---------- 文件部分 ----------

以上程式碼還涉及了一些重要介面,下面一一分析之:
// 增加Pass依賴, 將生產者(ProducerHandle)加入到消費者(ConsumerHandle)的生產者列表(Producers)中.
void FRDGBuilder::AddPassDependency(FRDGPassHandle ProducerHandle, FRDGPassHandle ConsumerHandle)
{
FRDGPass* Consumer = Passes[ConsumerHandle];
auto& Producers = Consumer->Producers;
if (Producers.Find(ProducerHandle) == INDEX_NONE)
{
Producers.Add(ProducerHandle);
}
};
// 初始化為子資源.
template <typename ElementType, typename AllocatorType>
inline void InitAsSubresources(TRDGTextureSubresourceArray<ElementType, AllocatorType>& SubresourceArray, const FRDGTextureSubresourceLayout& Layout, const ElementType& Element = {})
{
const uint32 SubresourceCount = Layout.GetSubresourceCount();
SubresourceArray.SetNum(SubresourceCount, false);
for (uint32 SubresourceIndex = 0; SubresourceIndex < SubresourceCount; ++SubresourceIndex)
{
SubresourceArray[SubresourceIndex] = Element;
}
}
// 初始化為整資源.

---------- 資料部分 ----------

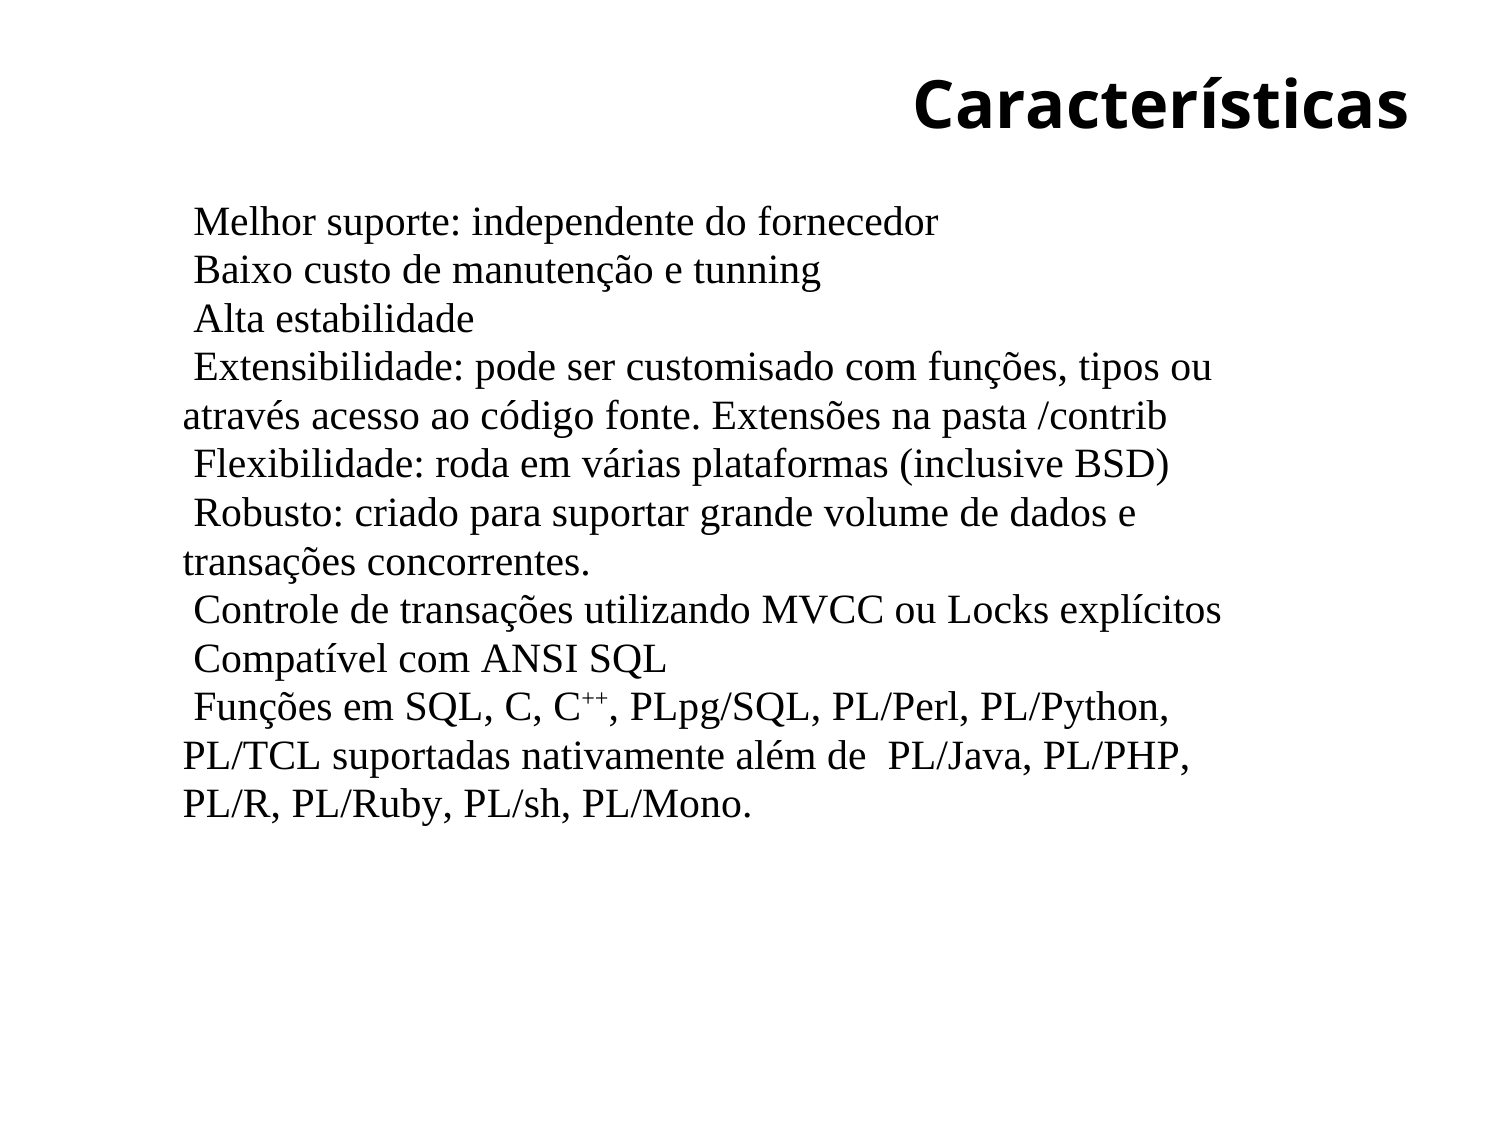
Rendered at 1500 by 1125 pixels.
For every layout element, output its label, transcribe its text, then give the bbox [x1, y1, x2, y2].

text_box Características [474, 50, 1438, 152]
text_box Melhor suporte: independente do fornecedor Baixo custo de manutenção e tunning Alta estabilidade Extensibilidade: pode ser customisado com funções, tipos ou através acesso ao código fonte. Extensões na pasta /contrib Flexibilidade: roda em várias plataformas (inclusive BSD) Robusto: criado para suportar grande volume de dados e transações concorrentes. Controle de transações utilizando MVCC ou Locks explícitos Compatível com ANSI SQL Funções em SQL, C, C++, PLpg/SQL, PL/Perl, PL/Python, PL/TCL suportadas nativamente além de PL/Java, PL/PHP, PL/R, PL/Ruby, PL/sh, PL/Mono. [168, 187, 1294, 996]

----------

§ 任務:
請照原文抄寫 FRDGBuilder 程式碼解析一文中，從「template <typename ElementType, typename」到「< SubresourceCount; ++SubresourceIndex)」的段落。 這些資料取自另一來源。

§ 答案:
template <typename ElementType, typename AllocatorType>
inline void InitAsSubresources(TRDGTextureSubresourceArray<ElementType, AllocatorType>& SubresourceArray, const FRDGTextureSubresourceLayout& Layout, const ElementType& Element = {})
{
const uint32 SubresourceCount = Layout.GetSubresourceCount();
SubresourceArray.SetNum(SubresourceCount, false);
for (uint32 SubresourceIndex = 0; SubresourceIndex < SubresourceCount; ++SubresourceIndex)